Alex: So you think that a computer programmer who sits in a cube all day, not talking to anyone, and earning the median salary for a programmer, would be just as attractive to the average woman as a cardiologist earning the median salary for a cardiologist? The woman would say “That computer nerd, though sitting for 60 hours/week has made him morbidly obese, and though he earns 1/5th as much, has a kind of intelligence that is not readily measured but that he demonstrated by not choosing a highly paid career, and therefore I prefer him to the cardiologist”?
Where is the cultural evidence for this? Are there heartthrob characters in TV shows and movies who introduce themselves by saying “I am a computer programmer”? And the girls then swoon? When we were in graduate school in Computer Science at MIT, for example, there were not crowds of women waiting outside the lab hoping to make our acquaintance. And that was during the Internet boom years of the 1990s. When we had a party, there were no eligible girls trying to get invitations, as was common for parties at law schools, business schools, and medical schools.
As an extroverted programmer and entrepreneur, I did not have a problem attracting interested and interesting women in my 20s in Boston. In fact, you could say that my social life was something of a distraction for a while. I am a much better developer now that I am not swilling martinis, planning parties and juggling multiple dates.
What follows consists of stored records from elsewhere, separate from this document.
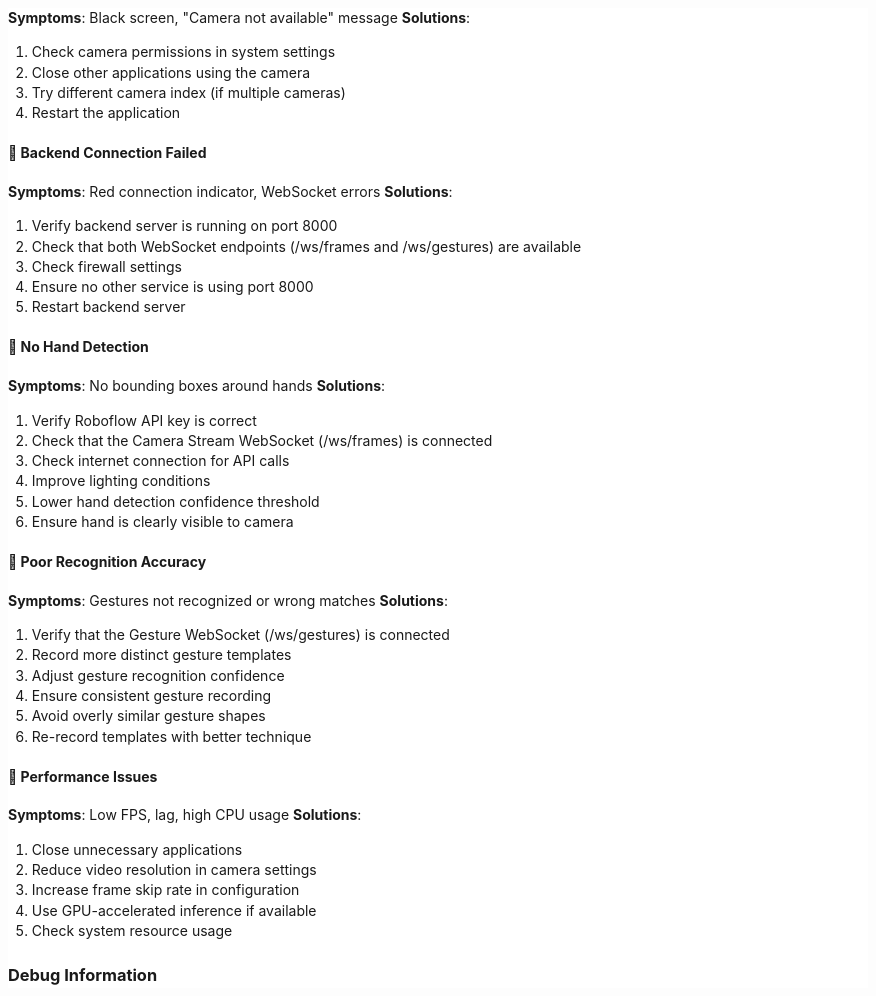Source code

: **Symptoms**: Black screen, "Camera not available" message
**Solutions**:

1. Check camera permissions in system settings
2. Close other applications using the camera
3. Try different camera index (if multiple cameras)
4. Restart the application

#### 🔴 Backend Connection Failed

**Symptoms**: Red connection indicator, WebSocket errors
**Solutions**:

1. Verify backend server is running on port 8000
2. Check that both WebSocket endpoints (/ws/frames and /ws/gestures) are available
3. Check firewall settings
4. Ensure no other service is using port 8000
5. Restart backend server

#### 🔴 No Hand Detection

**Symptoms**: No bounding boxes around hands
**Solutions**:

1. Verify Roboflow API key is correct
2. Check that the Camera Stream WebSocket (/ws/frames) is connected
3. Check internet connection for API calls
4. Improve lighting conditions
5. Lower hand detection confidence threshold
6. Ensure hand is clearly visible to camera

#### 🔴 Poor Recognition Accuracy

**Symptoms**: Gestures not recognized or wrong matches
**Solutions**:

1. Verify that the Gesture WebSocket (/ws/gestures) is connected
2. Record more distinct gesture templates
3. Adjust gesture recognition confidence
4. Ensure consistent gesture recording
5. Avoid overly similar gesture shapes
6. Re-record templates with better technique

#### 🔴 Performance Issues

**Symptoms**: Low FPS, lag, high CPU usage
**Solutions**:

1. Close unnecessary applications
2. Reduce video resolution in camera settings
3. Increase frame skip rate in configuration
4. Use GPU-accelerated inference if available
5. Check system resource usage

### Debug Information
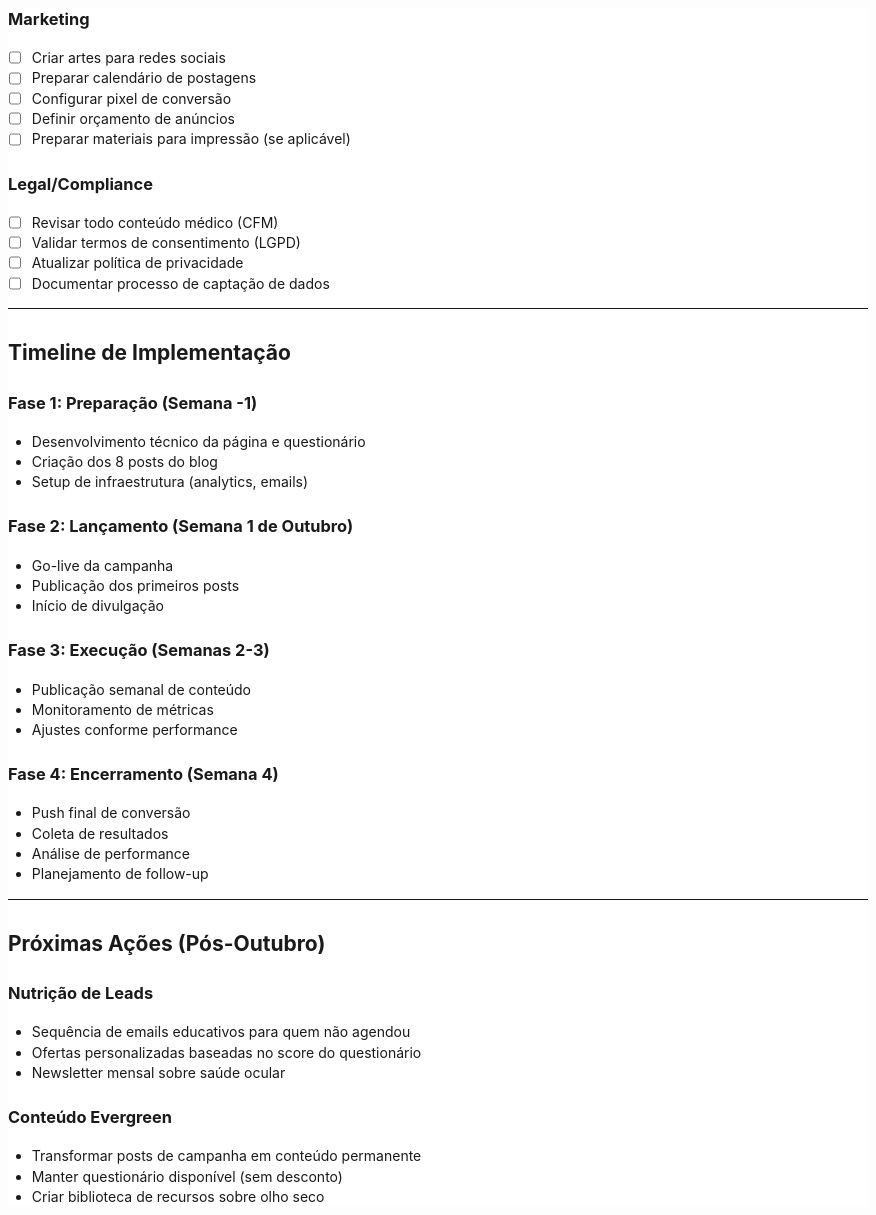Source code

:### Marketing
- [ ] Criar artes para redes sociais
- [ ] Preparar calendário de postagens
- [ ] Configurar pixel de conversão
- [ ] Definir orçamento de anúncios
- [ ] Preparar materiais para impressão (se aplicável)

### Legal/Compliance
- [ ] Revisar todo conteúdo médico (CFM)
- [ ] Validar termos de consentimento (LGPD)
- [ ] Atualizar política de privacidade
- [ ] Documentar processo de captação de dados

---

## Timeline de Implementação

### Fase 1: Preparação (Semana -1)
- Desenvolvimento técnico da página e questionário
- Criação dos 8 posts do blog
- Setup de infraestrutura (analytics, emails)

### Fase 2: Lançamento (Semana 1 de Outubro)
- Go-live da campanha
- Publicação dos primeiros posts
- Início de divulgação

### Fase 3: Execução (Semanas 2-3)
- Publicação semanal de conteúdo
- Monitoramento de métricas
- Ajustes conforme performance

### Fase 4: Encerramento (Semana 4)
- Push final de conversão
- Coleta de resultados
- Análise de performance
- Planejamento de follow-up

---

## Próximas Ações (Pós-Outubro)

### Nutrição de Leads
- Sequência de emails educativos para quem não agendou
- Ofertas personalizadas baseadas no score do questionário
- Newsletter mensal sobre saúde ocular

### Conteúdo Evergreen
- Transformar posts de campanha em conteúdo permanente
- Manter questionário disponível (sem desconto)
- Criar biblioteca de recursos sobre olho seco
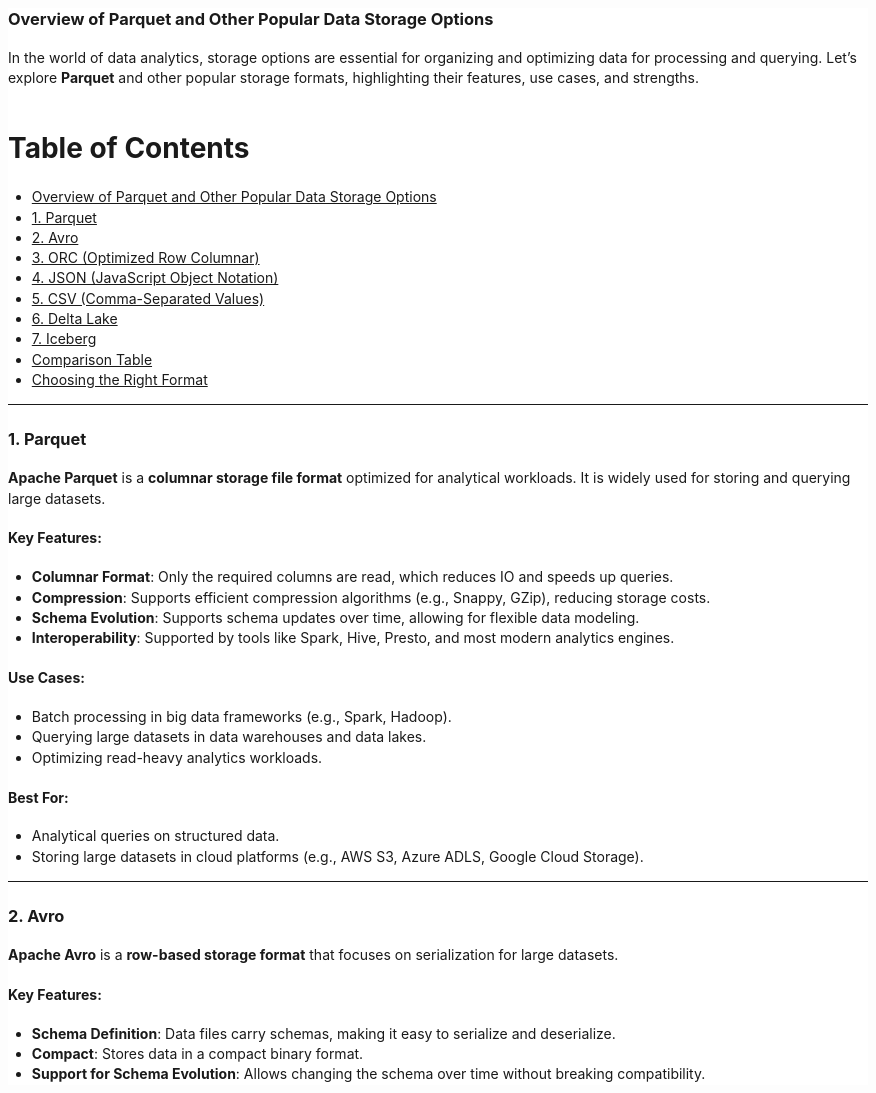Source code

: ### Overview of Parquet and Other Popular Data Storage Options

In the world of data analytics, storage options are essential for organizing and optimizing data for processing and querying. Let’s explore **Parquet** and other popular storage formats, highlighting their features, use cases, and strengths.

# Table of Contents

- [Overview of Parquet and Other Popular Data Storage Options](#overview-of-parquet-and-other-popular-data-storage-options)
- [1. Parquet](#1-parquet)
- [2. Avro](#2-avro)
- [3. ORC (Optimized Row Columnar)](#3-orc-optimized-row-columnar)
- [4. JSON (JavaScript Object Notation)](#4-json-javascript-object-notation)
- [5. CSV (Comma-Separated Values)](#5-csv-comma-separated-values)
- [6. Delta Lake](#6-delta-lake)
- [7. Iceberg](#7-iceberg)
- [Comparison Table](#comparison-table)
- [Choosing the Right Format](#choosing-the-right-format)

---

### **1. Parquet**
**Apache Parquet** is a **columnar storage file format** optimized for analytical workloads. It is widely used for storing and querying large datasets.

#### **Key Features:**
- **Columnar Format**: Only the required columns are read, which reduces IO and speeds up queries.
- **Compression**: Supports efficient compression algorithms (e.g., Snappy, GZip), reducing storage costs.
- **Schema Evolution**: Supports schema updates over time, allowing for flexible data modeling.
- **Interoperability**: Supported by tools like Spark, Hive, Presto, and most modern analytics engines.

#### **Use Cases:**
- Batch processing in big data frameworks (e.g., Spark, Hadoop).
- Querying large datasets in data warehouses and data lakes.
- Optimizing read-heavy analytics workloads.

#### **Best For:**
- Analytical queries on structured data.
- Storing large datasets in cloud platforms (e.g., AWS S3, Azure ADLS, Google Cloud Storage).

---

### **2. Avro**
**Apache Avro** is a **row-based storage format** that focuses on serialization for large datasets.

#### **Key Features:**
- **Schema Definition**: Data files carry schemas, making it easy to serialize and deserialize.
- **Compact**: Stores data in a compact binary format.
- **Support for Schema Evolution**: Allows changing the schema over time without breaking compatibility.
That said, I’m outside the US now and married, living somewhere programmers seem to have more status. The younger devs here all have hot girlfriends if they have enough personality to smile at a woman. And, yes, by 35 you ought to own your own company, go freelance, or find yourself comfortably ensconced in an institution. At 37, I may never be “employed” again but I could not care less. (though I am reassured by the steady stream of recruiters contacting me) Am not rich yet, but I have learned to sell my services. Also, being in the developing world, I know just how relative a word is “rich”. I hunt and bring home the kill. Some days more than others. And my chops are still improving. That said, I’m buying livestock and eyeing farm land just in case.
I enjoy dating programmers. They seem to drink less, do less drugs, have less vices, not watch sports, know a lot, are good at math, appreciate simple things. I almost date them exclusively. They like and appreciate attention, friendship and sex.